#### [Directions for this task]
Output exactly the lines below, starting with the line that has "exposure_s: 1/800" and going on through the line that has "focal_mm: 70", both included, and no other lines.

====== Listed entries ======

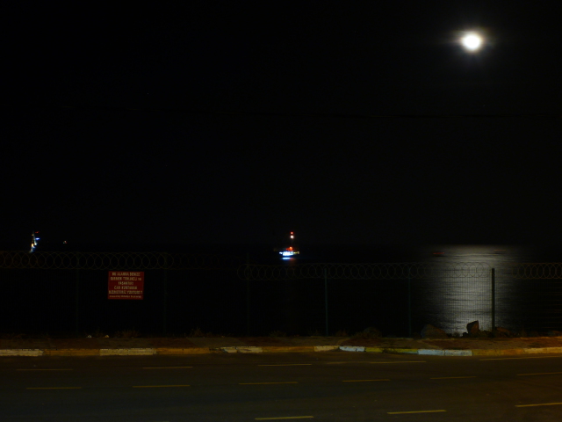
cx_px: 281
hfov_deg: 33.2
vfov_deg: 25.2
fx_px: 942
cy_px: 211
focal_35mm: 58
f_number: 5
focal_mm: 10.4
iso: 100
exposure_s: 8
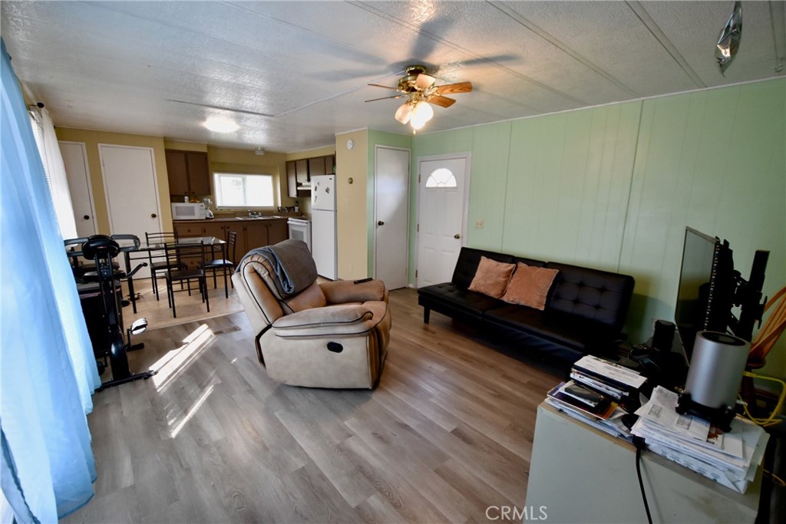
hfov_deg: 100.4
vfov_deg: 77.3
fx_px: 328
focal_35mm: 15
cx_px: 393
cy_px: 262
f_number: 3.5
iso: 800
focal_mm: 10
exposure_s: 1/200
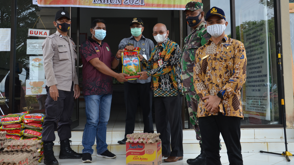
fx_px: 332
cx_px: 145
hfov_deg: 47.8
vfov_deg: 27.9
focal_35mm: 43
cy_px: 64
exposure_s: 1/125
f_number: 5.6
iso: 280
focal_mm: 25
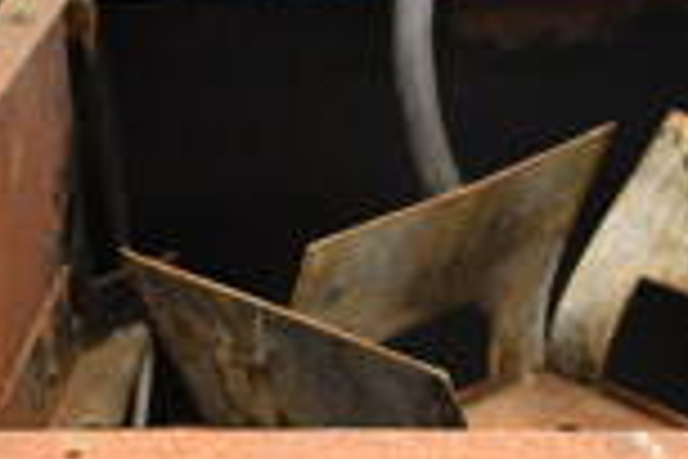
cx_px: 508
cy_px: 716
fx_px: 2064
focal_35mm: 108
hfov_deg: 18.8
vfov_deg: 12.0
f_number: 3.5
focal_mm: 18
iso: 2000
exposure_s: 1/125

======
====== Listed entries ======

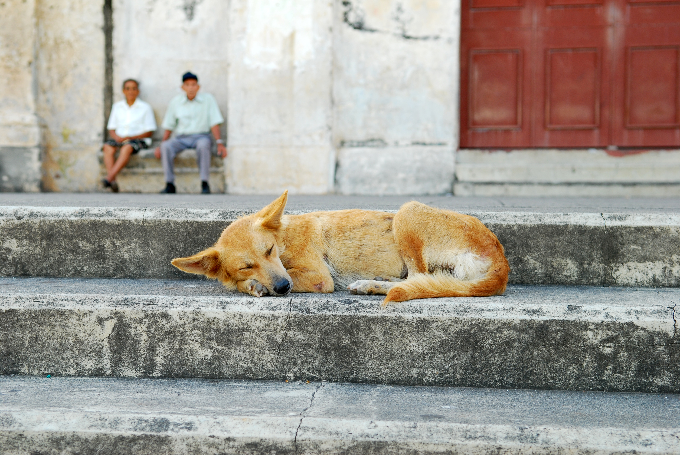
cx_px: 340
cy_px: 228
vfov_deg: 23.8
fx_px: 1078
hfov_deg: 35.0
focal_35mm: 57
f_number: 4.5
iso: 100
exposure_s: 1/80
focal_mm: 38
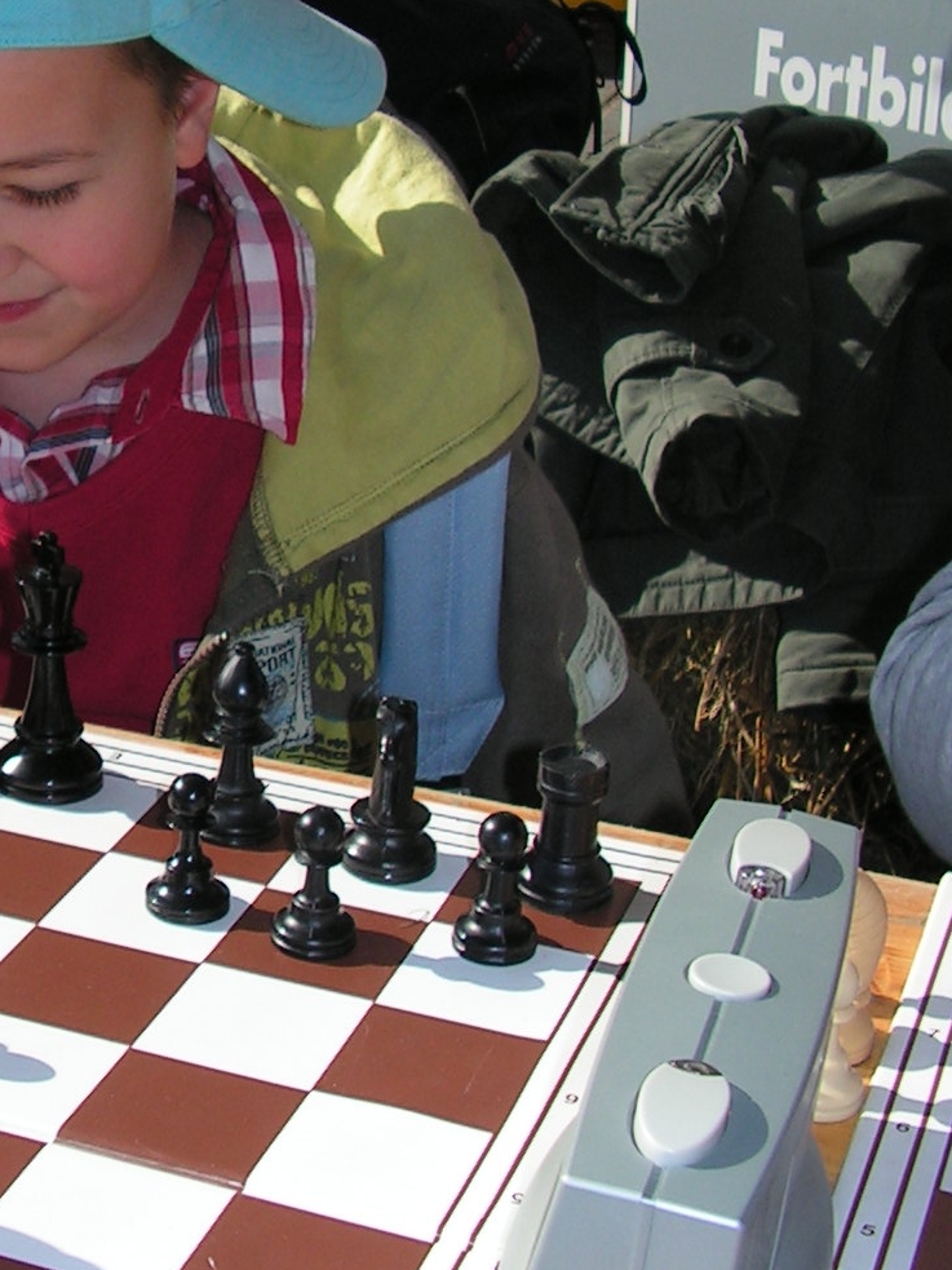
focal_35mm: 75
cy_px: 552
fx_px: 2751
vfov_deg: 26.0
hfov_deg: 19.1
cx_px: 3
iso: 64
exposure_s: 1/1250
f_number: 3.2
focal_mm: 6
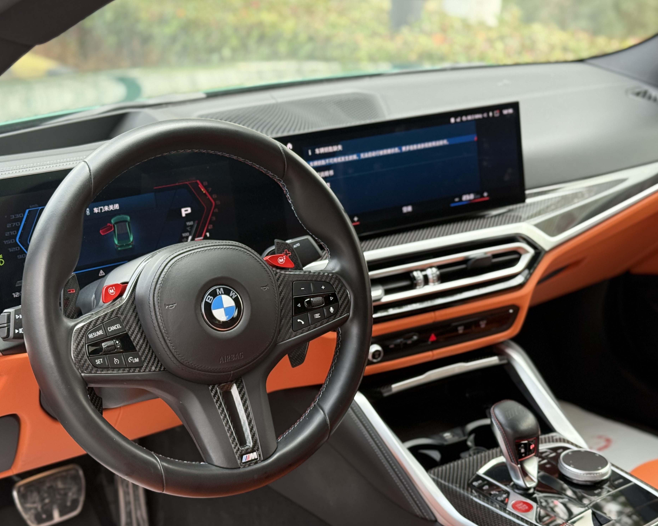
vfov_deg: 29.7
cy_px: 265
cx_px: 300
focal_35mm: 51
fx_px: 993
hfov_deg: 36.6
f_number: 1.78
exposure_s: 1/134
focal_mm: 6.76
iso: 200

======
====== Listed entries ======

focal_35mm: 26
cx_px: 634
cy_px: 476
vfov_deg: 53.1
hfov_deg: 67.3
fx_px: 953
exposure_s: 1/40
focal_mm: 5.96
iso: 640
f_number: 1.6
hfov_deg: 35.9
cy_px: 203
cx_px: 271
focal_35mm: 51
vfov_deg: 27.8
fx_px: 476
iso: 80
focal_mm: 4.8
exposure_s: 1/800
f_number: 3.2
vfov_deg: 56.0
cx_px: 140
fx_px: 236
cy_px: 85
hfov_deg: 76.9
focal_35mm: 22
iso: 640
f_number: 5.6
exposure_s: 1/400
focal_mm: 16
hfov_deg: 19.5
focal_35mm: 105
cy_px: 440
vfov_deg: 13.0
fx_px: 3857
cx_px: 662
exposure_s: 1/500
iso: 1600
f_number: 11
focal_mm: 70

======

#### [Completed task]
exposure_s: 1/800
f_number: 3.2
vfov_deg: 56.0
cx_px: 140
fx_px: 236
cy_px: 85
hfov_deg: 76.9
focal_35mm: 22
iso: 640
f_number: 5.6
exposure_s: 1/400
focal_mm: 16
hfov_deg: 19.5
focal_35mm: 105
cy_px: 440
vfov_deg: 13.0
fx_px: 3857
cx_px: 662
exposure_s: 1/500
iso: 1600
f_number: 11
focal_mm: 70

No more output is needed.